By: Ben Boyer |
Saturday March 12, 2005 |
Genrerock PublisherReprise Records External Links |
A real curiosity, this one. Like some kind of ill-advised casserole of
irreconcilable ingredients that somehow manages to be delicious, Idiot Pilot -
against all better judgement - throw everything into the kettle on their major
label debut and get away with relative murder in the game of "spot the
influence." Within a 15 minute stretch covering 3 or 4 songs on Strange We
Should Meet Here, I heard dashes of everything from At the Drive-In to
Enya, The Deftones to Enigma, The Blood Brothers to Sade. And I liked it.
The album opens with "Losing Color," which sets the mood by layering swatches of
Slowdive-ian shoegaze gloss over an Aphex Twin-style repetitive mechanical
click. It's a warm opening to the album, and pleasantly "off" for a major
label production - certainly closer to the epic soundscapes of M83 to anything
currently getting radio play. The track leads into one of the album's only
egregious mis-steps, "Day in the Life of a Poolshark," which is one of 2 songs
(along with "To Buy a Gun") that I would wager the label might push to radio.
In this track, the soaring vocals hug the melody a little too tightly,
resulting in a sound I am forced to refer to as "mildly Hoobastankian" (I hope
to never write that adjective again in my life). Idiot Pilot has 2 vocalists;
one has a terrific alto, and the other has an almost pathological tendency to
scream something emo whenever the music stops on a dime (it's a trick borrowed
from early Sunny Day Real Estate, and the band is sure to outgrow this phase,
so it's not hard to look past it).
When Idiot Pilot allow the songs to unfold naturally and breathe, they work.
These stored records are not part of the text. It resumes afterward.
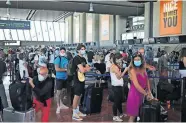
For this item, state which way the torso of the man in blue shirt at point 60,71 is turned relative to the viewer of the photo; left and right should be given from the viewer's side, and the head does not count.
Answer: facing the viewer and to the right of the viewer

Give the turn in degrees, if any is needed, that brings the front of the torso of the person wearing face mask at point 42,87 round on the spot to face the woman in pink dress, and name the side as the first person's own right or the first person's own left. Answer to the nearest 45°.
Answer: approximately 90° to the first person's own left

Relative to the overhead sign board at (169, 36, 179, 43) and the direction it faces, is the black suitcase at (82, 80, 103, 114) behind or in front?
in front

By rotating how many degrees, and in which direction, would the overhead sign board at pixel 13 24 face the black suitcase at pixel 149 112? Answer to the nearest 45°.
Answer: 0° — it already faces it

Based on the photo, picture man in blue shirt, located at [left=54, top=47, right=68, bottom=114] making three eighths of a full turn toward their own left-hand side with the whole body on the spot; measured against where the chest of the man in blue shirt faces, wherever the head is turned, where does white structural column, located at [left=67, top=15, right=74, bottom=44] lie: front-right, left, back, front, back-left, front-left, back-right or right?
front

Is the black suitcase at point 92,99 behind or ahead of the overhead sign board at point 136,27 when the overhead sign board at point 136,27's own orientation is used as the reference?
ahead

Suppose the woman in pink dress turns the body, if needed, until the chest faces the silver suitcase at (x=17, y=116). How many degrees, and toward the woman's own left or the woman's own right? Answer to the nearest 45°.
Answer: approximately 135° to the woman's own right

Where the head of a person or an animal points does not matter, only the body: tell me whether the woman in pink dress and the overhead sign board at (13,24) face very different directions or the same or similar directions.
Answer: same or similar directions

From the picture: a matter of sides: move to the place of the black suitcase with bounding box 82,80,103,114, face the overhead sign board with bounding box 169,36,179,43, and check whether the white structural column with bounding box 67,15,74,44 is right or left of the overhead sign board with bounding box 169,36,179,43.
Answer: left

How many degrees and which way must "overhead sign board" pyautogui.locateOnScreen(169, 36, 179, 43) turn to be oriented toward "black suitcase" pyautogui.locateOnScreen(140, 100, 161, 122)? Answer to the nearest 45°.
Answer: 0° — it already faces it

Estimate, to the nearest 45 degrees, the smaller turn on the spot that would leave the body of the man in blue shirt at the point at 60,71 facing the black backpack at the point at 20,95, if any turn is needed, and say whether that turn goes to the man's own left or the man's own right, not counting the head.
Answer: approximately 45° to the man's own right

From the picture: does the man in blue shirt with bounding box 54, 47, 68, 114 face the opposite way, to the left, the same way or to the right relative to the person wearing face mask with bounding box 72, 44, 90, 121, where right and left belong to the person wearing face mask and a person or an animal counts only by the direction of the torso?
the same way

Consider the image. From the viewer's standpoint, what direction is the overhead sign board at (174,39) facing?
toward the camera

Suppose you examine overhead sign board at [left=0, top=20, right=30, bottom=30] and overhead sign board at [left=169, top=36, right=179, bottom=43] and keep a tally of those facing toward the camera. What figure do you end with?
2
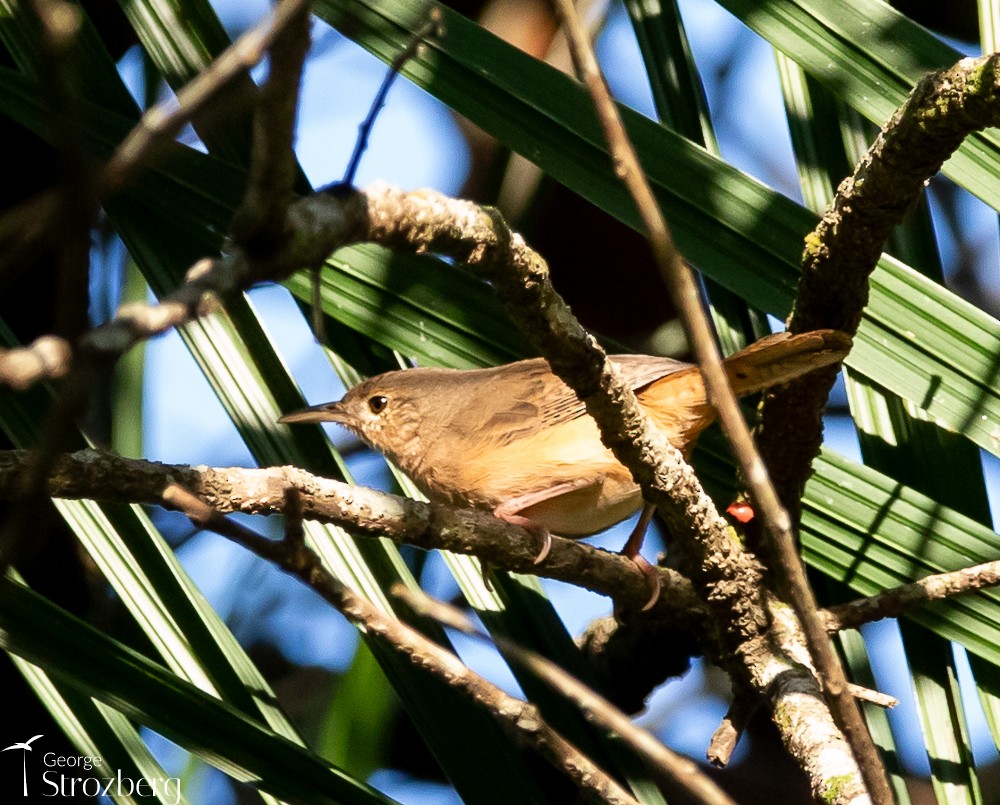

Track "Open Register" borrows a bassline from mid 90s alt-rock staple "Standing
Outside a Broken Phone Booth" by Primitive Radio Gods and marries it to some
swirling guitars that conjure Gish-era Smashing Pumpkins. And, again,
over everything: a wash of breezy synth sounds that seal the deal. It's
possible that the effect of the synths and electronic texturing could be
unintentional. It's clear that the band is definitely going for Kid
A-and-beyond Radiohead (the Yorke-ian murmur-chants-over-4/4-house-beat
clamor of "Les Lumieres" - a carbon copy knock-off of "Idioteque" - is the
stuff of lawsuits), but they end up being more Deep Forest/New Age chic than
melting-machine Autechre. And this is a good thing. It's this contradiction
that sold me on the band: A sincere synth pattern that sounds like the muzak
at a Burke Williams relaxation spa, broken up with some post-hardcore screaming
and racket.
Strange We Should Meet Here is a rare beast; a product of the "you got your chocolate in my peanut butter" epiphany aesthetic that sounds more fresh than forced. At the end of the day, this wouldn't seem terribly out of place wedged in between a Mars Volta and System of a Down rock-block - it's not redefining major-label music. But Idiot Pilot's spirit of risk and experimentation is tangible. The album is, at the very least, a small victory for band and listener.